→ TEXT SECTION
Similar to the left navigation bar that was explained earlier, this Top Link Bar section is designed to allow us to edit the “horizontal” top bar, the one we see above the contents of our site, also known as the “breadcrumbs” of the site. We can create any links we want, not only to point to our content, meaning with this that we can use any URL. Particularly Useful to quickly navigate to other places, such other sites in the Intranet of your corporation, or why not the URL of a site outside of your organization?

One detail to consider, we cannot indent links inside others like in the left navigation bar, in this bar we are only allowed to create one link next to each other. On the other hand, we can also quick edit the links directly on the bar, similar to the other navigation bar.

 

Navigation Elements

In this section we can configure two components:

  • Quick Launch
  • Tree View

The Quick Launch, as explained above, is the left navigation bar. We can simply enable or disable it if we don’t want anything to be shown at the left side of the screen in our SharePoint Online sites. Keep in mind that if you disable the component, the space that it occupied before will still be there, as an empty space. This way you don’t have to worry about breaking the look and feel of your site, as the structure will be kept intact. This of course can be edited with custom coding, if you want to make that empty space disappear, but that is a discussion for a more advanced topic that we won’t touch here.

The Tree View is, as the name suggests, a simple tree view of the content of your site, showing your Lists and Document Libraries, along with its folders. This feature is limited but it can help to make your navigation a bit easier.

 

However, it is strictly limited to allow you to see only the high level structure of the site. There is a nice and modern tool that functions similarly like this navigation bar, but with a much more extended usability. It’s name is FlyView for SharePoint, which can be installed as an extension for your favourite browser or your server if you have a big farm.

 

 

The screenshot above speaks for itself. You can navigate the entire content of the site (and their sub-sites) just by browsing the navigation bar through its fly-out menus, and going as deep as the document library files and list items. If you are an end-user who needs a quick and modern approach to access the content in the site, I think this is a pretty interesting tool to aid in your needs. We all want to have a simple way to access our stuff anyways, right? SharePoint sometimes can be hard to understand, and it also can be very unfriendly if you don’t know how to properly show the content in your site, but glad we have these third party tools that make our lives easier.

Chart-based quiz items

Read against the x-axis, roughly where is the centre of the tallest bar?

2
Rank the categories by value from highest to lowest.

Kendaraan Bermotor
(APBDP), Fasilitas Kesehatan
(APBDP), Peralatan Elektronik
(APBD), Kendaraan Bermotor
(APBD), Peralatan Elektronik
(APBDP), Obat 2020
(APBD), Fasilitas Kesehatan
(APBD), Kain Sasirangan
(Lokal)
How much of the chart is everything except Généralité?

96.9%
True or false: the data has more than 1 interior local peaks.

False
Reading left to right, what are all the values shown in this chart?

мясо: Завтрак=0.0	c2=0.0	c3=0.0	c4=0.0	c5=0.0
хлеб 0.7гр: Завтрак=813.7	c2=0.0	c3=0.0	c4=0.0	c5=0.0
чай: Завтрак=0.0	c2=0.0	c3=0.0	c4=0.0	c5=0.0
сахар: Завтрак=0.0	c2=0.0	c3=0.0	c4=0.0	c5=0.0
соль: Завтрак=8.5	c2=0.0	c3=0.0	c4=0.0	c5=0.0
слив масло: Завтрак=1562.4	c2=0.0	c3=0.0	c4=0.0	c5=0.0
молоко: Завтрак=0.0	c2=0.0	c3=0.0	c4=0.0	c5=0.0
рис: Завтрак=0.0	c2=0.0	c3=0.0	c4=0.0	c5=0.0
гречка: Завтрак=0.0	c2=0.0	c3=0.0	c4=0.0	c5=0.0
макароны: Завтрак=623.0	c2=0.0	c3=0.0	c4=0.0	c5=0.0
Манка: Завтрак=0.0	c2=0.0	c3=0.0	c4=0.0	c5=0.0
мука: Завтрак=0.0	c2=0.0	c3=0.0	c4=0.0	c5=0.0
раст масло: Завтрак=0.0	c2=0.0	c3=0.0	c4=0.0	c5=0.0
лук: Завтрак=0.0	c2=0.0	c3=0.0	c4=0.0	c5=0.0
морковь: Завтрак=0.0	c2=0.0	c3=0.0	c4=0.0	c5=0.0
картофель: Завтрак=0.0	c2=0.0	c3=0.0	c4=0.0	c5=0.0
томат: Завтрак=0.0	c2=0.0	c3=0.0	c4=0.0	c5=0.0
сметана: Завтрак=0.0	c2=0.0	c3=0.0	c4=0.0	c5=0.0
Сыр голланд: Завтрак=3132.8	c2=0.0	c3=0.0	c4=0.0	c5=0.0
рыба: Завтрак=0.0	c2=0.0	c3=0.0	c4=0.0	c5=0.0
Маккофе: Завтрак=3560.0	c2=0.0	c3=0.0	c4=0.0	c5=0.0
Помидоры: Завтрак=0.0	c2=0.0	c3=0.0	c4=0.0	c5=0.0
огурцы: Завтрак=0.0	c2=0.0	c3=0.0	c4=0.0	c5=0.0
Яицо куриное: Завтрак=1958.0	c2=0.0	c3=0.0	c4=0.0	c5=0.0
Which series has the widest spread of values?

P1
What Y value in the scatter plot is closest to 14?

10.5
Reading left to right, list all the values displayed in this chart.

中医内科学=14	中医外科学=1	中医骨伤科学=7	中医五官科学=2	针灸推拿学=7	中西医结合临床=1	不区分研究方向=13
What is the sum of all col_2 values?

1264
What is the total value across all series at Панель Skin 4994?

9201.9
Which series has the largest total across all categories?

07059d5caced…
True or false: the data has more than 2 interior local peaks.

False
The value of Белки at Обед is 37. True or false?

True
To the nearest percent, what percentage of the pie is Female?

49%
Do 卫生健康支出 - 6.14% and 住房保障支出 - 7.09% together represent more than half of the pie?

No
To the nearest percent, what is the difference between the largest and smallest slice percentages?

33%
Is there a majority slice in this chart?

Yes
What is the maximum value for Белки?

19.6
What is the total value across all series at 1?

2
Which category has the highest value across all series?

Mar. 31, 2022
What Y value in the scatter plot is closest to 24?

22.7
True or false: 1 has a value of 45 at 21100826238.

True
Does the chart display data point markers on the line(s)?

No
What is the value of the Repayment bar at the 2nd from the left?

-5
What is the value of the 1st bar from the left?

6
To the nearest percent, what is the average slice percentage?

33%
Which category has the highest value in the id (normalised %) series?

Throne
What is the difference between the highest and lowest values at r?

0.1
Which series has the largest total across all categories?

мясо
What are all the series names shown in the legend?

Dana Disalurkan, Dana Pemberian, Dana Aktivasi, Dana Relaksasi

→ EXERCISES
a) List the kinds of site content that the SharePoint navigation text says the Tree View shows.
b) Pick up the SharePoint navigation text after its last sentence and carry it on.

→ TASK-BY-TASK ANSWERS
a)
- Lists
- Document Libraries
- Their folders

b)
Going back to the standard Tree View, it does its job for a simple and limited navigation, but we can’t do much more with it.

 

Change the look

All the configuration settings we talked about earlier, are meant to change the structure of the site, to allow a faster and easier navigation to its components. However, we’ve not yet discussed anything about the real “look and feel” aspect of a SharePoint site, and by this I mean the style and colors we can set to extend the user experience the best we can.

This section is exactly to configure this, we can add site themes to our site in order to change the font colors, background, general style features, etc. If you are familiar with WordPress, then this part will come very familiar to you, since you can easily customize the style of the site using these standard themes, and not worrying about breaking anything from its structure. This is all the “cosmetic” part of the site.

 

You will notice that the list of themes to choose is not large, mainly because this is not the general purpose for a SharePoint site, to have the ability to manipulate things very much. This is quite opposite for WordPress sites, but it’s designed for a very different audience.

If we want we can extend these Site Themes with custom coding, in the case we need to add colors, or change the style in a custom way. But as mentioned above, these custom features are a discussion for a more advanced topic.

I hope you have now a better understanding on these topics, there is a ton of things we can do to improve the navigation of our site content, and it is important to plan ahead if we decide to implement these components properly.